Beyond a Veterinarian of Records’ signature on the official VCPR form, however, the FARM Program will continue to look to veterinarians to provide more comprehensive and exhaustive services to help producers in meeting the new guidelines of FARM, and in ensuring the best animal care is provided on their dairies overall.

Specifically, the FARM Program requires written protocols on a number of critical animal care topics including pain management, euthanasia, calf care and non-ambulatory cow movement/management. Writing out these protocols—and training to them—can be a task that is done in partnership with a farm’s veterinarian. Producers will need the valuable perspectives on animal health and welfare that veterinarians have to help shape, and make stronger, these critical farm management protocols.

Beyond having in place strong, written protocols, producers will also be looking for experts to help provide training, or insights into how to conduct proper training, to make sure such protocols are followed. This is also an excellent, and much needed, role that the veterinarian can help play. Providing trainings for producers and their employees on key animal health and wellbeing topics will help to ensure that all producers are up to speed on the most relevant best management practices while also helping them meet a new FARM Program requirement: having all employees with animal care responsibilities trained in basic stockmanship as well as their assigned area of responsibility.

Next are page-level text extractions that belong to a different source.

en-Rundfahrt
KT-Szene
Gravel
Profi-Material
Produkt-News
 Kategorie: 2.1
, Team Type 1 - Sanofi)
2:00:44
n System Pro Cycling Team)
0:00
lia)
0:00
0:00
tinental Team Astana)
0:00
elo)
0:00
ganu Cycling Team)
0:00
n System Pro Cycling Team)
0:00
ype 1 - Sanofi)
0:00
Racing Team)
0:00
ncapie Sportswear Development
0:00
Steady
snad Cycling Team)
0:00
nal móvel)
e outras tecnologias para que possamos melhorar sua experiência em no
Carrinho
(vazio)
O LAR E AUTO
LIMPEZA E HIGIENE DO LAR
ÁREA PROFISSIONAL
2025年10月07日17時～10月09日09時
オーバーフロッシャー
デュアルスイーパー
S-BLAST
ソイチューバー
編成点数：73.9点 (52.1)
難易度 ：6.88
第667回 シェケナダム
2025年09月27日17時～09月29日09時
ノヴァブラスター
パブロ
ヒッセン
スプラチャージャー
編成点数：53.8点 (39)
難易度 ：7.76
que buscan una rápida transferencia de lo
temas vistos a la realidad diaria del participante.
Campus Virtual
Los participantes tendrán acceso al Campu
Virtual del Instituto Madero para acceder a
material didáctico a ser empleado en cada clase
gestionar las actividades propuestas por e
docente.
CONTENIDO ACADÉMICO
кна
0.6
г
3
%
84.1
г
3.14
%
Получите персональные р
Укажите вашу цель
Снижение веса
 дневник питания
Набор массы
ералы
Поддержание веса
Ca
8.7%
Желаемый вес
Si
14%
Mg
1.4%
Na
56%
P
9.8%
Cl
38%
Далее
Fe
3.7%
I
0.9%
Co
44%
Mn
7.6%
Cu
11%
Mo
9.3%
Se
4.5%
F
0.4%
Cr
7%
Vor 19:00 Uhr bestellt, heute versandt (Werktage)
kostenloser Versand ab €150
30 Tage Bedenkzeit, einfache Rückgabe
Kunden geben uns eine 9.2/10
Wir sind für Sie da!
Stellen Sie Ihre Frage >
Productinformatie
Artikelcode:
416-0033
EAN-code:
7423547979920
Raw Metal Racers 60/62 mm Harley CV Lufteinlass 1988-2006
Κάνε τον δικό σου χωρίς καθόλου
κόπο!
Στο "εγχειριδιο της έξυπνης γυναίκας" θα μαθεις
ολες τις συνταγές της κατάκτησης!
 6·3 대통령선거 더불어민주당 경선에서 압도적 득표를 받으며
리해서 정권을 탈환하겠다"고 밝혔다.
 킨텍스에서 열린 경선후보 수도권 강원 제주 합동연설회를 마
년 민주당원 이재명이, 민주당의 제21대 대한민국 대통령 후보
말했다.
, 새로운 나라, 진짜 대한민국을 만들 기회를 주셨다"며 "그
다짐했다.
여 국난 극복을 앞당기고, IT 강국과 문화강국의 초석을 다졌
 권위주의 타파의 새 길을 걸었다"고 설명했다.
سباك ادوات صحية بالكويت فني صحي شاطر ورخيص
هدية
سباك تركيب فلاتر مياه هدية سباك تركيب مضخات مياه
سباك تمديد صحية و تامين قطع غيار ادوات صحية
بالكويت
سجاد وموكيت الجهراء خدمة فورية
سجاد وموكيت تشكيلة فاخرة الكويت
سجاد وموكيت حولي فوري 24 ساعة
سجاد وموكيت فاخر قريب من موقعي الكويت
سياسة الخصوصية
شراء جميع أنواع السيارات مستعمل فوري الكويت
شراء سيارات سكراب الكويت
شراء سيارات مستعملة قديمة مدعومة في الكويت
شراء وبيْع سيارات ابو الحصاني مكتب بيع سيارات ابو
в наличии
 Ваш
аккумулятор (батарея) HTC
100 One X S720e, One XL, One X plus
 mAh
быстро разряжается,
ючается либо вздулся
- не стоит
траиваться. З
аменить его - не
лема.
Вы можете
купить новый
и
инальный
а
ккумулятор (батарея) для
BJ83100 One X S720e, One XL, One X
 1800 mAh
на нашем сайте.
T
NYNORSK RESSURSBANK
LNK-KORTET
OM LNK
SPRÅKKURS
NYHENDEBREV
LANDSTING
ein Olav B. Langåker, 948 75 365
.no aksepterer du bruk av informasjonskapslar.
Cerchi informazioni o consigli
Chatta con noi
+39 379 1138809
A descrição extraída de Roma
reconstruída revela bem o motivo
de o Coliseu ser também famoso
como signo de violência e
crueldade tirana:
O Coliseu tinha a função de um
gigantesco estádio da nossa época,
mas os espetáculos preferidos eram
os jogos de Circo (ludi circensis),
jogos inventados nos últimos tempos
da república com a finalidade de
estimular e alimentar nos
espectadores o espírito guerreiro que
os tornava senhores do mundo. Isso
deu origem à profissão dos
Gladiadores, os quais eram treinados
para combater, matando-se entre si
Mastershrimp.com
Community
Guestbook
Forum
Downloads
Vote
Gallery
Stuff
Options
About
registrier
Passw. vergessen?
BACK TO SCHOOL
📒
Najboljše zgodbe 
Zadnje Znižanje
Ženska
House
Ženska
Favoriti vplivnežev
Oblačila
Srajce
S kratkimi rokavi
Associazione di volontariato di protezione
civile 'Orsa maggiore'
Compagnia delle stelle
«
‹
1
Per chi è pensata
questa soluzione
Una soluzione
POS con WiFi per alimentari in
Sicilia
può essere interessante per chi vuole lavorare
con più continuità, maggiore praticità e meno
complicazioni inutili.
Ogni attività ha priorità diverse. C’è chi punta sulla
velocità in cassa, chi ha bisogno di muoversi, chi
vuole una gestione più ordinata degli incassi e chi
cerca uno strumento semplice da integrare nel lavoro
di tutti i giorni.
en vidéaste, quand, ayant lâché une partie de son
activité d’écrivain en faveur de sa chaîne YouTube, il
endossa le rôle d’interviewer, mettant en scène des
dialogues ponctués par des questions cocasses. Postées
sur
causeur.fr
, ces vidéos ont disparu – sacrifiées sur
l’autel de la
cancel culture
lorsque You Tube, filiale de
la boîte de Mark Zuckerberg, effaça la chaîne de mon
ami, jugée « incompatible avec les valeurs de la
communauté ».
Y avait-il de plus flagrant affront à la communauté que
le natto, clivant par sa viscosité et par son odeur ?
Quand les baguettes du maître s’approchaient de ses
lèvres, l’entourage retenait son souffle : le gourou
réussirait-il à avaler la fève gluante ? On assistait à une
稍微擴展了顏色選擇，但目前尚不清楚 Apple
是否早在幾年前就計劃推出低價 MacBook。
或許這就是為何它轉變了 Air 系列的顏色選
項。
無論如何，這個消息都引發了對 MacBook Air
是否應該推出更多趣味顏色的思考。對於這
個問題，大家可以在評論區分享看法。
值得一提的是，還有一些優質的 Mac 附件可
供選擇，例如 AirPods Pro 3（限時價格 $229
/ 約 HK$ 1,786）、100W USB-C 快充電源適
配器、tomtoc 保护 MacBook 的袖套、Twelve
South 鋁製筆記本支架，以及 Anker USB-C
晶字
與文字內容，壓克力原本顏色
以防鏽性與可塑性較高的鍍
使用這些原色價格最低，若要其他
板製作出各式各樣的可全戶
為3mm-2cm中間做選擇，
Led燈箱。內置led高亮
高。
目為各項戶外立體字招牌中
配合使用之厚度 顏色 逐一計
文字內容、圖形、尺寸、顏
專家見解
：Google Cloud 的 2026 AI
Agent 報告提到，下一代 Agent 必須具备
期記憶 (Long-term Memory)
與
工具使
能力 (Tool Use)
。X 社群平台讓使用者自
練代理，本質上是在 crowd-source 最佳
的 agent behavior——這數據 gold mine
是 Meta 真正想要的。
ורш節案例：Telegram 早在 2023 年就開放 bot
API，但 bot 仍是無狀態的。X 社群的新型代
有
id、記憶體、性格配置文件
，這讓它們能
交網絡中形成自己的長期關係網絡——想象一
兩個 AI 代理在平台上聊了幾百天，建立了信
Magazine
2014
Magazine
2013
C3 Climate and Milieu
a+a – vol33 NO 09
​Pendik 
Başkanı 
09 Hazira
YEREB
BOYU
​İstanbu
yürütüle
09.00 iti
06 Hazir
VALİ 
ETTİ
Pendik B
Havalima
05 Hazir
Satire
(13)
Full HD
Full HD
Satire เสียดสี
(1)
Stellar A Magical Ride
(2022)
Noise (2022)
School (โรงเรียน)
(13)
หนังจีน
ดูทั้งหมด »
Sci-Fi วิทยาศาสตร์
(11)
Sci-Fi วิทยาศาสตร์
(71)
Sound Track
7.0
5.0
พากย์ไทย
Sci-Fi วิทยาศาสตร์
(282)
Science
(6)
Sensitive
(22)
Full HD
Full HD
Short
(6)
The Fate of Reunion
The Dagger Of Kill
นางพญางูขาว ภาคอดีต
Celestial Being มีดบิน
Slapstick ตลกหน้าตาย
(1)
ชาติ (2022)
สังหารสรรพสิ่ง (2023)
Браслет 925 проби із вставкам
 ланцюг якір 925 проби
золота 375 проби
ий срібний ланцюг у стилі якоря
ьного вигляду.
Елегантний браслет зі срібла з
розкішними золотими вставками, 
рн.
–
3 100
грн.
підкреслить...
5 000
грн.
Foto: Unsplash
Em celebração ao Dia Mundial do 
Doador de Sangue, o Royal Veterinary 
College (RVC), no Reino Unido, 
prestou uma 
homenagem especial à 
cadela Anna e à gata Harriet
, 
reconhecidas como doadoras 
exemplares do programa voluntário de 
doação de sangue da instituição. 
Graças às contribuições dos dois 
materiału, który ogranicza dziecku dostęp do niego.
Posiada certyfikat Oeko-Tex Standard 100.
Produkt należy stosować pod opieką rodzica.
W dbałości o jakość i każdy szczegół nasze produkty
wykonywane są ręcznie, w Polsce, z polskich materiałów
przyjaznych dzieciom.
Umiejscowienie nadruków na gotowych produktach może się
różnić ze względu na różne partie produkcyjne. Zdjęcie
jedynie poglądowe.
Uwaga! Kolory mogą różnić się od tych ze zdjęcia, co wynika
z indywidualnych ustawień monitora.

To the FARM Program, the VCPR goes so much further than the piece of paper with the required signatures. A familiar, collaborative and cohesive relationship between a farm owner/manager that their veterinarian of record is key to ensuring that animals on dairies nationwide remain healthy and well-cared for. Moreover, a good VCPR will ensure that producers are able to meet the latest requirements of FARM with ease. It is our hope that veterinarians will look comprehensively at the needs to dairies—beyond the prescription pad—to really help ensure that farmers are assuring responsible management in all aspects of herd health and animal care.